• _YOUR TASK_:
Continue the court judgment excerpt on the W2 appeal before SIAC, starting after its last sentence.
===== PROVIDED TEXT
In my judgment, contrary to Mr Hickman
QC’s submission,
the statement that
“[SIAC] will allow the appeal”
does not support his case that
W2
is authority for the
proposition that if the appeal cannot be fair and effective, it must be allowed. It is
important to focus on the issue the Court was addressing. [85] is in a section of the
judgment which runs from [69] to [88] and which is headed:
(ii) Does the
unavailability of interim relief in a SIAC appeal mean that SIAC cannot deal
adequately with the determination of whether, in order for W2's appeal to be
"effective", he should be in the United Kingdom?
At [69] the question being addressed
was framed thus:
“The question is how to determine whether an out of country
appeal would, in the circumstances of this case, be, in the
language of Lord Wilson in
Kiarie
and
Byndloss,
"effective".
Can this be determined practically and effectively as a
preliminary issue in the section 2B appeal or by way of a
section 2 appeal against a refusal to grant W2 LTE pending the
appeal?”
102.
Beatson LJ then recorded the submissions of the parties and dealt with the decision of
the Supreme Court in
Kiarie,
which was relevant in
W2
because Article 8 issues
arose, which they do not in the present case. At [171] of its judgment SIAC decided,
correctly in my view, that
Kiarie
was not relevant in the present case.
==========
===== DATA SECTION
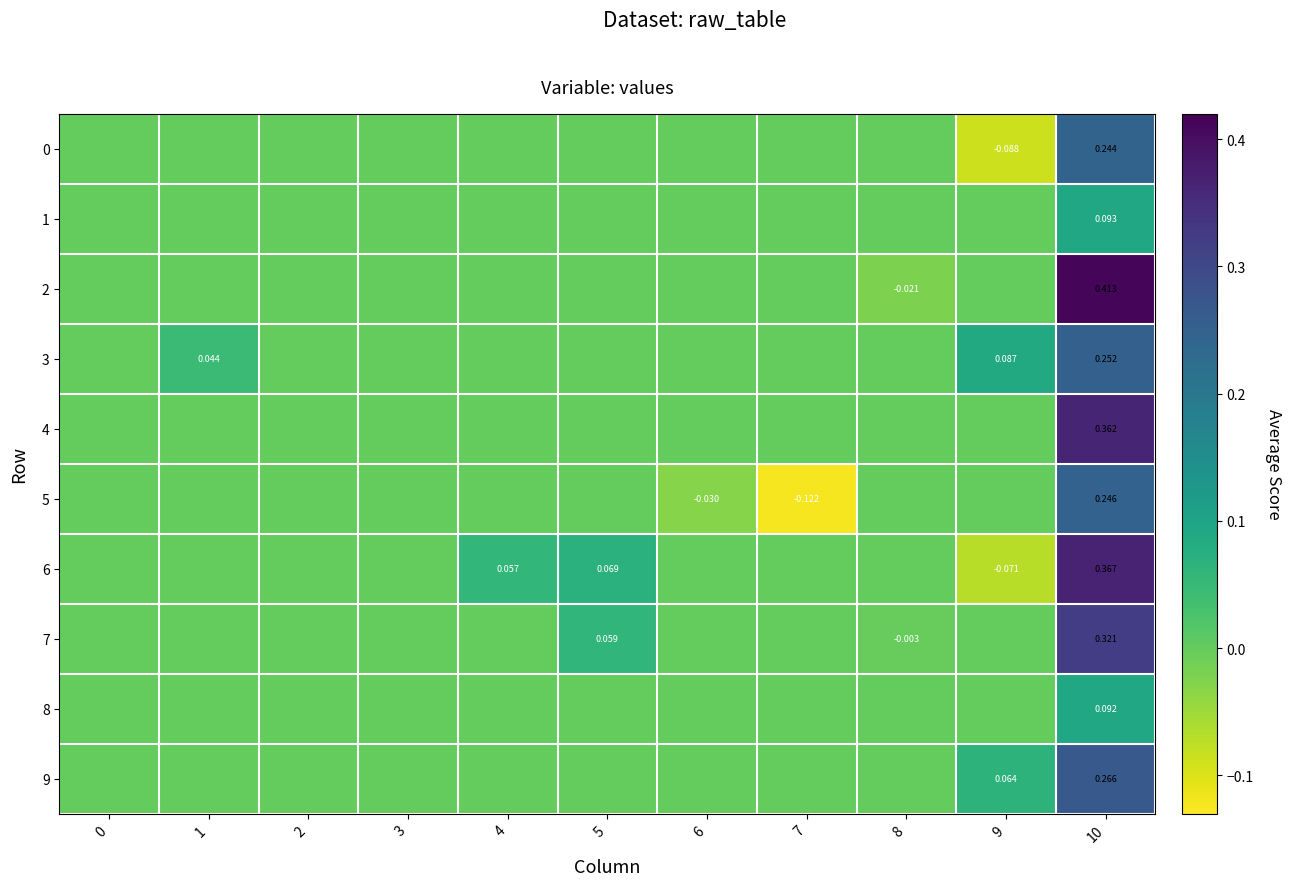

The value of 5 at 9 is 0.2. True or false?

False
==========
• _TASK RESPONSE_:
At the beginning of [85], when Beatson LJ refers to the question being: “whether an
appeal under section 2 or section 2B of the SIAC Act 1997 will be a practical and
effective remedy for determining whether an out of country appeal against the
decision to make the deprivation order would be "effective"” it seems to me that he is
referring back to the question framed in [69] set out above. He distinguishes what
Lord Wilson JSC was considering in
Kiarie
because, under the present statutory
scheme, it was not necessary for an appellant such as W2 to seek judicial review of a
refusal of LTE because he had a right of appeal to SIAC against a refusal of LTE, that
is one of the two types of appeal he was considering: either a preliminary issue in the
deprivation appeal under section 2B of the 1997 Act as to whether the appellant’s
presence in the UK was necessary for his appeal to be effective or an appeal under
section 2 of the 1997 Act against a refusal of LTE.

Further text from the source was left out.